§ **読む文章**:
+ + +

またしても沖縄で米軍兵士の蛮行が発生しました。この期に及んで日米軍事同盟廃棄を掲げない日本のマスコミをみていて、呆然としています。また同時に中国や韓国の「愛国主義」と、「日の丸・君が代」を強制する輩の、いわゆる「愛国心」を比較すると、「どうなってんだ!」と言わざるを得ません。
安倍総裁や「産経」をはじめとした大東亜共栄圏賛美論者たちは、一体何を考えているのか、と言いたいものです。かつて彼らの先輩たちは「鬼畜米英」を叫び、国民を侵略戦争に扇動しました。この論法は、自らの権益のためにはアジアの人民を犠牲にすることを厭わない身勝手な発想であることは当然のことですが、彼らの思想に共感した国民の心の奥底にある「愛国心」は、現在の日本国民の中には、微塵もないと言わざるを得ません。
同時に考えなければならないことは、石原前都知事の尖閣買い取りに賛同した「国民のエネルギー」が、「沖縄の苦悩と悲劇」に「共感と連帯」の意思表示を示していないという事実をどうみるか、です。

+ + +

§ **入力データ**:
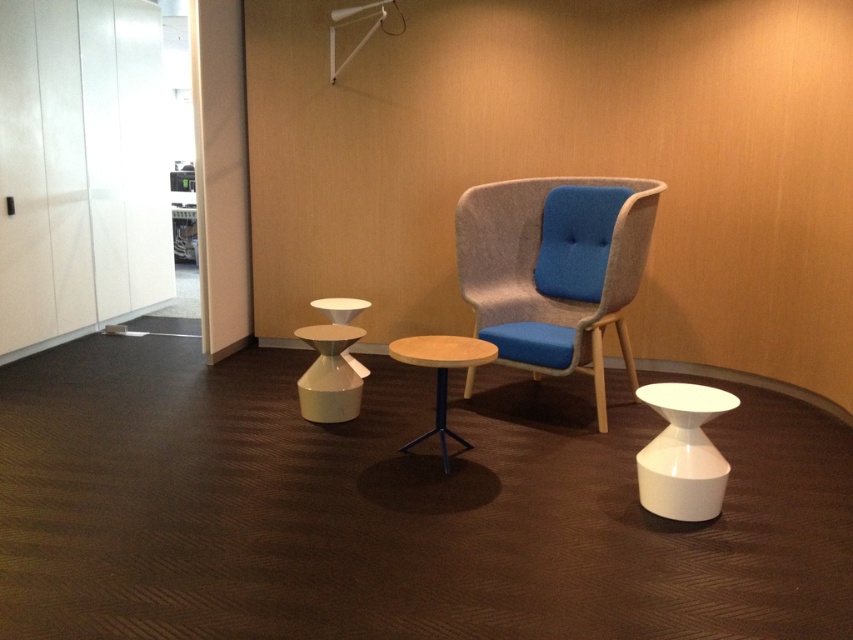
Is textured wool swivel chair at center shorter than white glossy side table at center?

In fact, textured wool swivel chair at center may be taller than white glossy side table at center.

Measure the distance from textured wool swivel chair at center to white glossy side table at center.

They are 3.31 feet apart.

Identify the location of textured wool swivel chair at center. The width and height of the screenshot is (853, 640). (554, 268).

Is white glossy side table at center wider than wooden/matte side table at center?

No.

Based on the photo, who is positioned more to the right, white glossy side table at center or wooden/matte side table at center?

wooden/matte side table at center

Is point (340, 348) positioned before point (437, 342)?

No, (340, 348) is behind (437, 342).

Locate an element on the screen. white glossy side table at center is located at coordinates (329, 374).

What do you see at coordinates (683, 452) in the screenshot? I see `white glossy side table at lower right` at bounding box center [683, 452].

Is white glossy side table at lower right bigger than white glossy side table at center?

No.

Image resolution: width=853 pixels, height=640 pixels. What do you see at coordinates (683, 452) in the screenshot?
I see `white glossy side table at lower right` at bounding box center [683, 452].

I want to click on white glossy side table at lower right, so click(683, 452).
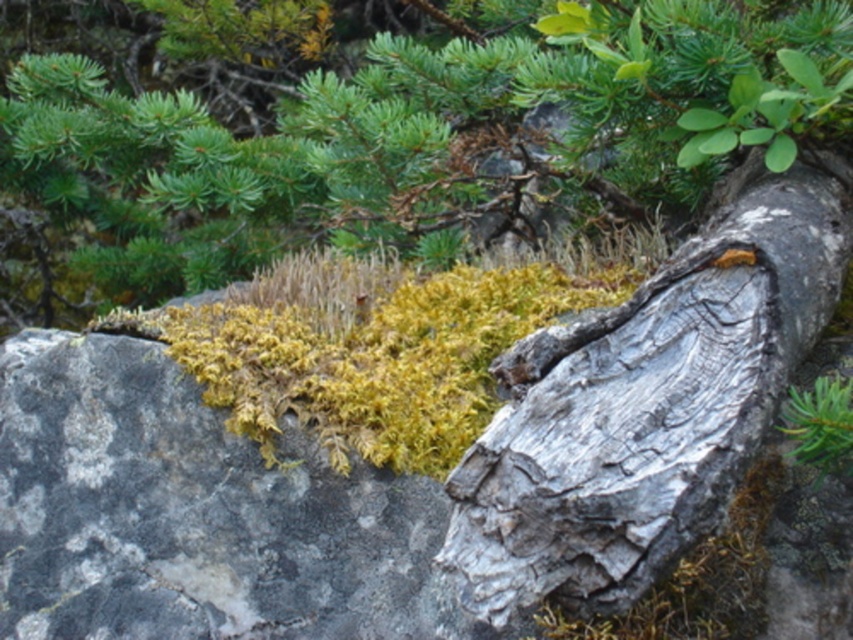
Is point (686, 314) positioned in front of point (354, 412)?

Yes.

Who is positioned more to the left, gray rough bark tree trunk at center or yellow-green moss at center?

From the viewer's perspective, yellow-green moss at center appears more on the left side.

Is point (756, 358) farther from viewer compared to point (254, 339)?

No, (756, 358) is closer to viewer.

I want to click on gray rough bark tree trunk at center, so click(647, 404).

The height and width of the screenshot is (640, 853). In order to click on green leafy tree at upper center in this screenshot , I will do `click(430, 136)`.

Does green leafy tree at upper center lie in front of yellow-green moss at center?

That is True.

Is point (90, 195) closer to camera compared to point (483, 396)?

No, (90, 195) is behind (483, 396).

Find the location of a particular element. Image resolution: width=853 pixels, height=640 pixels. green leafy tree at upper center is located at coordinates (430, 136).

Between gray rough bark tree trunk at center and green leafy plant at upper right, which one is positioned higher?

gray rough bark tree trunk at center

Between point (627, 317) and point (805, 412), which one is positioned in front?

Positioned in front is point (805, 412).

In order to click on gray rough bark tree trunk at center in this screenshot , I will do `click(647, 404)`.

The width and height of the screenshot is (853, 640). Find the location of `gray rough bark tree trunk at center`. gray rough bark tree trunk at center is located at coordinates (647, 404).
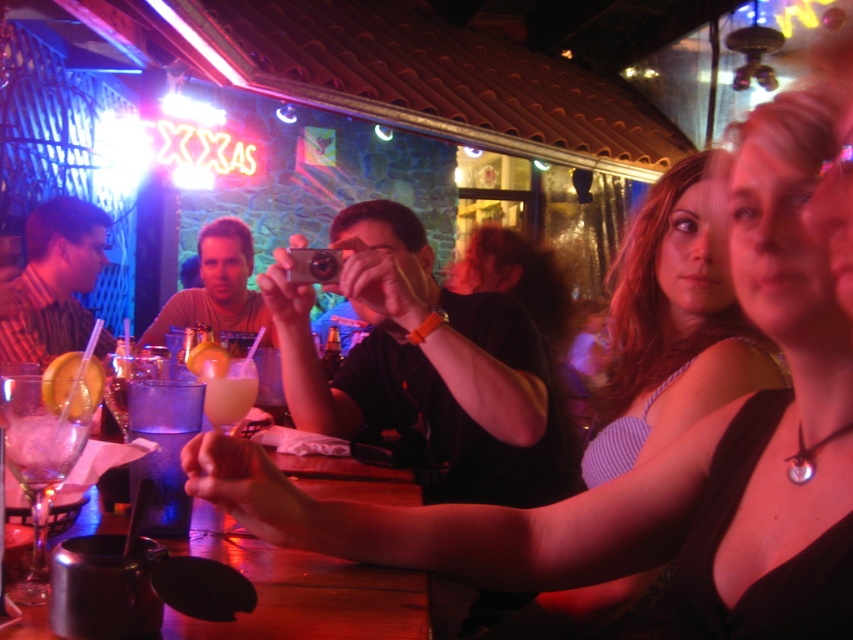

+ + +

§ **解くべき問題**:
(1) 沖縄と愛国心についての文章を、全文そのまま書き出してください。
(2) エントリーのうち「No, (90, 195) is behind (483, 396).」を含む行からエントリーの最後までを、「upper right」を「lower right」に置き換え、それ以外は一切変えずに示す。画像は入れないこと。
沖縄と愛国心についての文章とエントリーは、互いに別個の資料である。

§ **以下解答**:
(1)
またしても沖縄で米軍兵士の蛮行が発生しました。この期に及んで日米軍事同盟廃棄を掲げない日本のマスコミをみていて、呆然としています。また同時に中国や韓国の「愛国主義」と、「日の丸・君が代」を強制する輩の、いわゆる「愛国心」を比較すると、「どうなってんだ!」と言わざるを得ません。
安倍総裁や「産経」をはじめとした大東亜共栄圏賛美論者たちは、一体何を考えているのか、と言いたいものです。かつて彼らの先輩たちは「鬼畜米英」を叫び、国民を侵略戦争に扇動しました。この論法は、自らの権益のためにはアジアの人民を犠牲にすることを厭わない身勝手な発想であることは当然のことですが、彼らの思想に共感した国民の心の奥底にある「愛国心」は、現在の日本国民の中には、微塵もないと言わざるを得ません。
同時に考えなければならないことは、石原前都知事の尖閣買い取りに賛同した「国民のエネルギー」が、「沖縄の苦悩と悲劇」に「共感と連帯」の意思表示を示していないという事実をどうみるか、です。

(2)
No, (90, 195) is behind (483, 396).

Find the location of a particular element. Image resolution: width=853 pixels, height=640 pixels. green leafy tree at upper center is located at coordinates (430, 136).

Between gray rough bark tree trunk at center and green leafy plant at lower right, which one is positioned higher?

gray rough bark tree trunk at center

Between point (627, 317) and point (805, 412), which one is positioned in front?

Positioned in front is point (805, 412).

In order to click on gray rough bark tree trunk at center in this screenshot , I will do `click(647, 404)`.

The width and height of the screenshot is (853, 640). Find the location of `gray rough bark tree trunk at center`. gray rough bark tree trunk at center is located at coordinates (647, 404).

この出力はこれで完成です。